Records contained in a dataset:
Segment Open

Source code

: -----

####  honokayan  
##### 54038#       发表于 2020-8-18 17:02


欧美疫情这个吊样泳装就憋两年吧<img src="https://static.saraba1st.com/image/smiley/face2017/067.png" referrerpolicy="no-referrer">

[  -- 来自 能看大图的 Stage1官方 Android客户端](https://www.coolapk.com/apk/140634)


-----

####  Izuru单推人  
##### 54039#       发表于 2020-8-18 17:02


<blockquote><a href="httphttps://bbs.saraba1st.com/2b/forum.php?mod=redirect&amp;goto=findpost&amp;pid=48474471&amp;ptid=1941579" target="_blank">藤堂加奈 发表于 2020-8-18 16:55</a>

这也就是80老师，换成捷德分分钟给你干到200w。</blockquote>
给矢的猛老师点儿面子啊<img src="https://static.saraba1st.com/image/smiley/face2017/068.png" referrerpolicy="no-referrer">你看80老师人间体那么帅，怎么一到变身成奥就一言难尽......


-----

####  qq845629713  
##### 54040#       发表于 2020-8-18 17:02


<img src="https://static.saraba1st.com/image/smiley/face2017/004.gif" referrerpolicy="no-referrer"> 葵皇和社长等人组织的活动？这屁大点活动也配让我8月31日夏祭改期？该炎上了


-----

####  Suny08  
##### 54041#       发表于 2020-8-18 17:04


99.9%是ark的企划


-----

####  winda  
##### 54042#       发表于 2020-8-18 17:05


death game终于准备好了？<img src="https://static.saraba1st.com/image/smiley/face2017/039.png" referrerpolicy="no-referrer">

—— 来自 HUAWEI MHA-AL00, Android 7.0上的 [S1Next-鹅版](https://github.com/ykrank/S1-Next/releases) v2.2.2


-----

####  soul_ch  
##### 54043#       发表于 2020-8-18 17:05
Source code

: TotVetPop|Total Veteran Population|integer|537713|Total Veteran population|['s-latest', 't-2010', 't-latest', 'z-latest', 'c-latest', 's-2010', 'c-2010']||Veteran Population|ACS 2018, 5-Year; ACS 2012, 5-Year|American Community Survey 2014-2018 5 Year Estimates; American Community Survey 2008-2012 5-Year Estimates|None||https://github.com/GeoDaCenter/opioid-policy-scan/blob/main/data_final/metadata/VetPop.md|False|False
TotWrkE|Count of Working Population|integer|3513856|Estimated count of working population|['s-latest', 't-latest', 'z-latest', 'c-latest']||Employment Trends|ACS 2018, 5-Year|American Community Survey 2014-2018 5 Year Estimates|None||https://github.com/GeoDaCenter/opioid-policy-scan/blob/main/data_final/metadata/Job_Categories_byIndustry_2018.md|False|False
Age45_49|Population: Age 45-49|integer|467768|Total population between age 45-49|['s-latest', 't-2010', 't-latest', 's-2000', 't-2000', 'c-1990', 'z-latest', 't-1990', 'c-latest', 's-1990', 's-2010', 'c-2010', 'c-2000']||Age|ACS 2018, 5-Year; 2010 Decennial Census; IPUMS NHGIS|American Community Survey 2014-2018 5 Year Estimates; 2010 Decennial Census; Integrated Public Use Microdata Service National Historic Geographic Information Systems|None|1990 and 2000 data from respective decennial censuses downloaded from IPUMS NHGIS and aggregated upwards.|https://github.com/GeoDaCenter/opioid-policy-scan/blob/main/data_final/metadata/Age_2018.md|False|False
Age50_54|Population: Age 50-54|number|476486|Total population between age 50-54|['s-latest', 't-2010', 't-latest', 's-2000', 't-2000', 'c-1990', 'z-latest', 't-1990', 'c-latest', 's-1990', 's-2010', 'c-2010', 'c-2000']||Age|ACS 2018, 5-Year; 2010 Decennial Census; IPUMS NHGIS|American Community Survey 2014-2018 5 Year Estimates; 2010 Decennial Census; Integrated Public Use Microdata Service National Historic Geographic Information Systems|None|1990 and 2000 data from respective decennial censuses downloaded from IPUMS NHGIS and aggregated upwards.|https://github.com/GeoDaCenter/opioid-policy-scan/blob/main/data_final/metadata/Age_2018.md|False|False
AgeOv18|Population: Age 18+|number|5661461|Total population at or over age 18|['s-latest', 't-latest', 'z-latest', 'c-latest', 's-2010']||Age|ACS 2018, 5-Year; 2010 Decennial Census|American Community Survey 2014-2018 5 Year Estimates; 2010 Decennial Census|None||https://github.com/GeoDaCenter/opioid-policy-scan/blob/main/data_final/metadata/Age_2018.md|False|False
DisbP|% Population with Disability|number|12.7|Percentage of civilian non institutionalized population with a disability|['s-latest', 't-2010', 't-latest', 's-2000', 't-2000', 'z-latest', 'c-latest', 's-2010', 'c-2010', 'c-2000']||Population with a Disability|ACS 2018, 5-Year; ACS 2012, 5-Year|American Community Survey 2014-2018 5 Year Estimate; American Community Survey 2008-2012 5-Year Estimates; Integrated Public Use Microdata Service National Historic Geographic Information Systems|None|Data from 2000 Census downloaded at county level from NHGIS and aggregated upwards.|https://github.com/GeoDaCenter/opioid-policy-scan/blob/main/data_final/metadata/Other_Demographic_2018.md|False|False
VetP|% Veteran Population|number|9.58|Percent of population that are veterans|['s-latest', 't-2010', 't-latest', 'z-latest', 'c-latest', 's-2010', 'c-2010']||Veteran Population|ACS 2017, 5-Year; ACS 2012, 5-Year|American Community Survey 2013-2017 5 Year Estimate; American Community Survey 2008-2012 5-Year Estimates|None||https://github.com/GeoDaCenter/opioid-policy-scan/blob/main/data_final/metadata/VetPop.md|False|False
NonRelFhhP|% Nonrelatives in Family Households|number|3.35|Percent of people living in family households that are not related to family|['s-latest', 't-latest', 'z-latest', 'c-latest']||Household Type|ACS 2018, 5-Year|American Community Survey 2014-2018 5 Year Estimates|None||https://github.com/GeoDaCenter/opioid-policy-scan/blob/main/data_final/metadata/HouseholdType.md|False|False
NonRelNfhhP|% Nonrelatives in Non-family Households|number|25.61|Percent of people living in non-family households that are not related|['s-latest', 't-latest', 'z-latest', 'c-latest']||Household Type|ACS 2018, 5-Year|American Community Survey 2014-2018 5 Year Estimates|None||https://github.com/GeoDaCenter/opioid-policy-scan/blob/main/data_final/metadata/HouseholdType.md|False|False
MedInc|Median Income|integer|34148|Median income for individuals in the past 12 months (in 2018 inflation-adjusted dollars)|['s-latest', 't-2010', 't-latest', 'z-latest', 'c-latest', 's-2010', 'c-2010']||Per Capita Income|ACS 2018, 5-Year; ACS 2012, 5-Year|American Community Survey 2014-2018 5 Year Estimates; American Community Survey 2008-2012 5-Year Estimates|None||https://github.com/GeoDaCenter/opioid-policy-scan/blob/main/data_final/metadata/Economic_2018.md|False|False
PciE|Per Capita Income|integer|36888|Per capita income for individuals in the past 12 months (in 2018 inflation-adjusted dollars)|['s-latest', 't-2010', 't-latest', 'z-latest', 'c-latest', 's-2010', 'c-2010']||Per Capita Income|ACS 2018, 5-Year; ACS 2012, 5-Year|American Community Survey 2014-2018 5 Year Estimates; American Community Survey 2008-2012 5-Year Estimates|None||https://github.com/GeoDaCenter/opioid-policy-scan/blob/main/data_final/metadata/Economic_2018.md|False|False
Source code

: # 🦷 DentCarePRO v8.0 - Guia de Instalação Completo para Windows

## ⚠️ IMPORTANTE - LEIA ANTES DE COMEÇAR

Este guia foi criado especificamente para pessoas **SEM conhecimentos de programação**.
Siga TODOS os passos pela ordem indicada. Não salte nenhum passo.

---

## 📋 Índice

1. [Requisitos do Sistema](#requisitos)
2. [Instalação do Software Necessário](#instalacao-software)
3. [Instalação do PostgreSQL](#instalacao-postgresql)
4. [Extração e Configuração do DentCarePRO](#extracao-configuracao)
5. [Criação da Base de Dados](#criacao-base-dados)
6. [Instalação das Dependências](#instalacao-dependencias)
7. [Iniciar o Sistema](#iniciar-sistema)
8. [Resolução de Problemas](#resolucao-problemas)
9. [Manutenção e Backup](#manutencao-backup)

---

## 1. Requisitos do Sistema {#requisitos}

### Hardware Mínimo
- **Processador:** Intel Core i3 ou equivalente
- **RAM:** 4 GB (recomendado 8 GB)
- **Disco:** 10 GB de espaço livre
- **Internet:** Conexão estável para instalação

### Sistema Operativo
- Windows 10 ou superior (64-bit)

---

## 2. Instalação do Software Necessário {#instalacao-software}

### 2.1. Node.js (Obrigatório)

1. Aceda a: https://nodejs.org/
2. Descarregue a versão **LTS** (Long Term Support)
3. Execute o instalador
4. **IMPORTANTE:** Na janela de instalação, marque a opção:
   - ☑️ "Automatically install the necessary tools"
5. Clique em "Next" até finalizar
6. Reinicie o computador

Segment Closed

- **Task to carry out**:
Could you reproduce, exactly, every line above from the line with "HUAWEI MHA-AL00, Android" to the line with "Age45_49|Population: Age 45-49|integer|467768|Total", and no other line? Both ends count.

- **Your solution**:
—— 来自 HUAWEI MHA-AL00, Android 7.0上的 [S1Next-鹅版](https://github.com/ykrank/S1-Next/releases) v2.2.2


-----

####  soul_ch  
##### 54043#       发表于 2020-8-18 17:05
Source code

: TotVetPop|Total Veteran Population|integer|537713|Total Veteran population|['s-latest', 't-2010', 't-latest', 'z-latest', 'c-latest', 's-2010', 'c-2010']||Veteran Population|ACS 2018, 5-Year; ACS 2012, 5-Year|American Community Survey 2014-2018 5 Year Estimates; American Community Survey 2008-2012 5-Year Estimates|None||https://github.com/GeoDaCenter/opioid-policy-scan/blob/main/data_final/metadata/VetPop.md|False|False
TotWrkE|Count of Working Population|integer|3513856|Estimated count of working population|['s-latest', 't-latest', 'z-latest', 'c-latest']||Employment Trends|ACS 2018, 5-Year|American Community Survey 2014-2018 5 Year Estimates|None||https://github.com/GeoDaCenter/opioid-policy-scan/blob/main/data_final/metadata/Job_Categories_byIndustry_2018.md|False|False
Age45_49|Population: Age 45-49|integer|467768|Total population between age 45-49|['s-latest', 't-2010', 't-latest', 's-2000', 't-2000', 'c-1990', 'z-latest', 't-1990', 'c-latest', 's-1990', 's-2010', 'c-2010', 'c-2000']||Age|ACS 2018, 5-Year; 2010 Decennial Census; IPUMS NHGIS|American Community Survey 2014-2018 5 Year Estimates; 2010 Decennial Census; Integrated Public Use Microdata Service National Historic Geographic Information Systems|None|1990 and 2000 data from respective decennial censuses downloaded from IPUMS NHGIS and aggregated upwards.|https://github.com/GeoDaCenter/opioid-policy-scan/blob/main/data_final/metadata/Age_2018.md|False|False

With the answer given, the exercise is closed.